Print the stretch of the space station text from "Astronauts who reach" through "and circulatory system." word for word.

[[ Provided passage open ]]

The International Space Station is an orbiting laboratory and construction site that synthesizes the scientific expertise of 16 nations to maintain a permanent human outpost in space. While floating some 240 miles (390 kilometers) above Earth's surface, the space station has hosted a rotating international crew since November 2000. Astronauts and supplies are ferried by the U.S. space shuttles and the Russian Soyuz and Progress spacecraft.

 

Astronauts who reach the facility aboard one of these missions typically live and work in orbit for about six months. Simply by spending time in orbit, astronauts reveal much more about how humans can live and work in space. Crews have learned the difficulties of diet, in a world in which their sense of taste is decreased, and of getting a good night's sleep while secured to a non-floating object. But the crew is also occupied with a full suite of scientific experiments, the ongoing improvement and construction of the station, and a rigorous regime of physical training. Astronauts must exercise for two hours each day to counteract the detrimental effects of low gravity on the body's skeleton and circulatory system.

[[ Provided passage closed ]]
[[ Supplied information open ]]

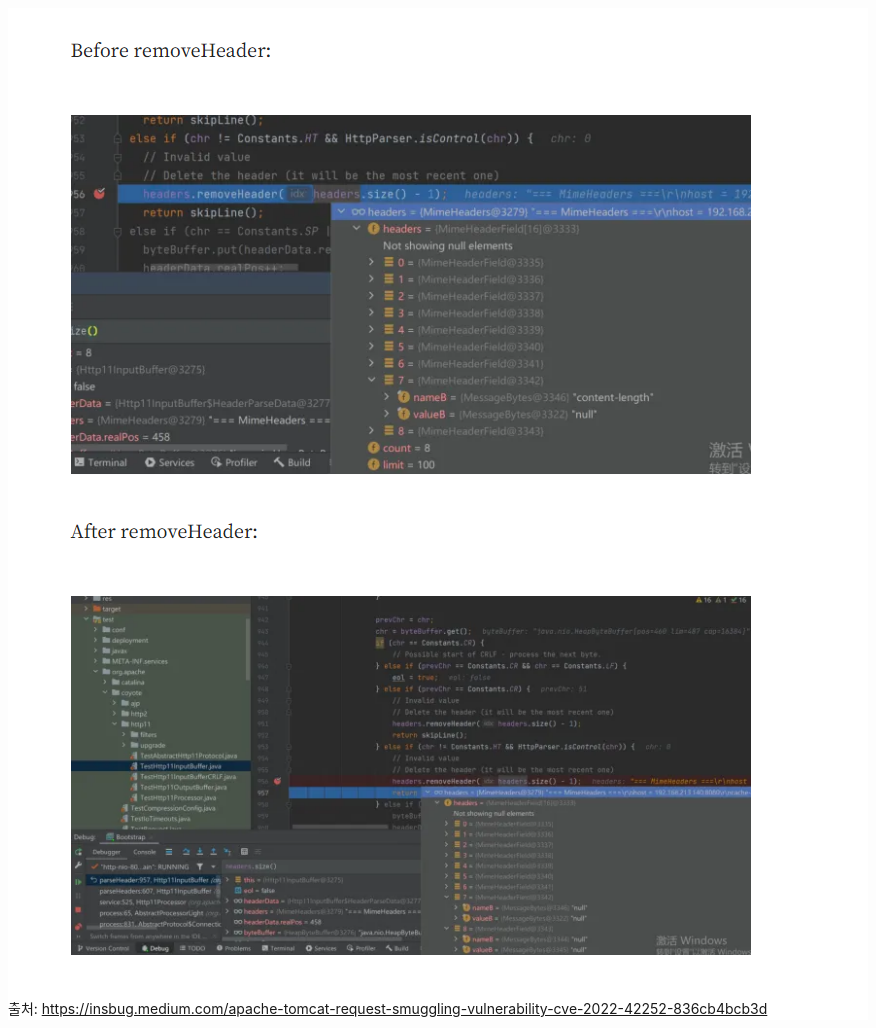 ![톰캣 동적 디버깅 결과](/images/tomcat-hrs-debugging.png)

출처: https://insbug.medium.com/apache-tomcat-request-smuggling-vulnerability-cve-2022-42252-836cb4bcb3d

[[ Supplied information closed ]]

Result of this exercise:
Astronauts who reach the facility aboard one of these missions typically live and work in orbit for about six months. Simply by spending time in orbit, astronauts reveal much more about how humans can live and work in space. Crews have learned the difficulties of diet, in a world in which their sense of taste is decreased, and of getting a good night's sleep while secured to a non-floating object. But the crew is also occupied with a full suite of scientific experiments, the ongoing improvement and construction of the station, and a rigorous regime of physical training. Astronauts must exercise for two hours each day to counteract the detrimental effects of low gravity on the body's skeleton and circulatory system.